Selected passage ▸
▬▬▬▬▬▬▬▬▬▬

Liston College is a school in Henderson, Auckland, New Zealand, for year seven to 13 boys and offers a Catholic education to its students. It was the second school opened by the Christian Brothers in Auckland. It was named after Archbishop Liston (1881–1976), the seventh Catholic Bishop of Auckland (1929–1970). The school was founded in 1974 to serve the Catholic families of West Auckland and to absorb the growing number of boys who travelled daily to St Peter's College in central Auckland. The proprietor of the college is the Catholic Bishop of Auckland.

==History==
===Beginnings===
Archbishop Liston of Auckland had, for some years, intended to establish a Catholic boys' school in Henderson. At first it was envisioned that it would be staffed by a community of Oblates of Mary Immaculate. But this did not happen and, eventually, the mission was entrusted to the Christian Brothers. From 1967 until 1974, St Dominic's Catholic College, an all-girls school founded in Northcote in 1952 and relocated to Henderson in 1967, was the only Catholic high school in West Auckland.

Liston College was established by Liston's successor, the eighth Catholic Bishop of Auckland, Reginald Delargey (1914–1979, Auxiliary Bishop of Auckland 1957–1970 and Bishop of Auckland 1970–1974) in February 1974. The College commenced operations on 7 February 1974 using classrooms at Holy Cross School, Henderson, with a staff of two Christian Brothers, Br G J Wellsmore and Br J P McKean and 72 foundation pupils. The pupils were divided into Form One 'J' and Form One 'M'. These initials stood for Archbishop Liston's Christian names – James Michael. Classwork began immediately and homework was set on the first day." "Brother Wellsmore supervised the building programme, the establishment of the curriculum and the development of a unique school spirit. The Christian Brothers tradition and values underpinned Br Wellsmore's vision for the school. As the school roll grew and the building programme was completed, the college spirit became embedded in the Liston community." During 1973 and 1974, the school was erected on the property at Edwards Avenue, which prior to work commencing was " ... an open paddock with an old house on it." The buildings, gymnasium and grounds were ready for occupation in the first term of 1975. The school was formally opened in November 1975 by John Mackey, the ninth Catholic Bishop of Auckland (1974–1983), in the presence of Archbishop Liston (who died the following year, 8 July 1976).

▬▬▬▬▬▬▬▬▬▬

Dataset entries:
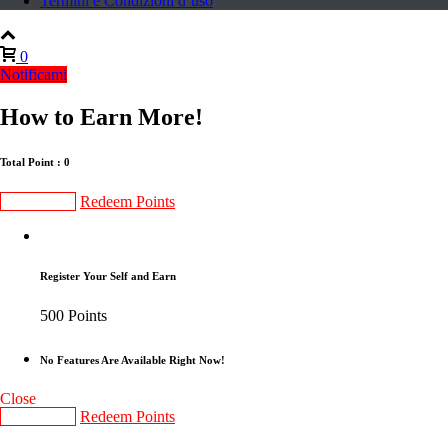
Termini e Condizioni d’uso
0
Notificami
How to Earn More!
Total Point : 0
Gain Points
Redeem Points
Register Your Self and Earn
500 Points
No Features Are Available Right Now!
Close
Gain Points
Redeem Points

▬▬▬▬▬▬▬▬▬▬

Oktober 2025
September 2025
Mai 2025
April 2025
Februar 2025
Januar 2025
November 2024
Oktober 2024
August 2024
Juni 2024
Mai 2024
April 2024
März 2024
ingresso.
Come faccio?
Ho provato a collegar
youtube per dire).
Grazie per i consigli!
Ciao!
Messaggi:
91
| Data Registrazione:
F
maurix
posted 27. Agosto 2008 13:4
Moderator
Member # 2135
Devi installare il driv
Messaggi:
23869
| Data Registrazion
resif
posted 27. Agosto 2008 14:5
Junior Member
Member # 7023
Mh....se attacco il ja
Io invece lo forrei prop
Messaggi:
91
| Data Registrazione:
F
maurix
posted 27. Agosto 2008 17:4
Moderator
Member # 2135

▬▬▬▬▬▬▬▬▬▬

Work task ▸ Retype the passage about Liston College in full, with no changes. This material has no connection to the text about Liston College.

Task answer ▸
Liston College is a school in Henderson, Auckland, New Zealand, for year seven to 13 boys and offers a Catholic education to its students. It was the second school opened by the Christian Brothers in Auckland. It was named after Archbishop Liston (1881–1976), the seventh Catholic Bishop of Auckland (1929–1970). The school was founded in 1974 to serve the Catholic families of West Auckland and to absorb the growing number of boys who travelled daily to St Peter's College in central Auckland. The proprietor of the college is the Catholic Bishop of Auckland.

==History==
===Beginnings===
Archbishop Liston of Auckland had, for some years, intended to establish a Catholic boys' school in Henderson. At first it was envisioned that it would be staffed by a community of Oblates of Mary Immaculate. But this did not happen and, eventually, the mission was entrusted to the Christian Brothers. From 1967 until 1974, St Dominic's Catholic College, an all-girls school founded in Northcote in 1952 and relocated to Henderson in 1967, was the only Catholic high school in West Auckland.

Liston College was established by Liston's successor, the eighth Catholic Bishop of Auckland, Reginald Delargey (1914–1979, Auxiliary Bishop of Auckland 1957–1970 and Bishop of Auckland 1970–1974) in February 1974. The College commenced operations on 7 February 1974 using classrooms at Holy Cross School, Henderson, with a staff of two Christian Brothers, Br G J Wellsmore and Br J P McKean and 72 foundation pupils. The pupils were divided into Form One 'J' and Form One 'M'. These initials stood for Archbishop Liston's Christian names – James Michael. Classwork began immediately and homework was set on the first day." "Brother Wellsmore supervised the building programme, the establishment of the curriculum and the development of a unique school spirit. The Christian Brothers tradition and values underpinned Br Wellsmore's vision for the school. As the school roll grew and the building programme was completed, the college spirit became embedded in the Liston community." During 1973 and 1974, the school was erected on the property at Edwards Avenue, which prior to work commencing was " ... an open paddock with an old house on it." The buildings, gymnasium and grounds were ready for occupation in the first term of 1975. The school was formally opened in November 1975 by John Mackey, the ninth Catholic Bishop of Auckland (1974–1983), in the presence of Archbishop Liston (who died the following year, 8 July 1976).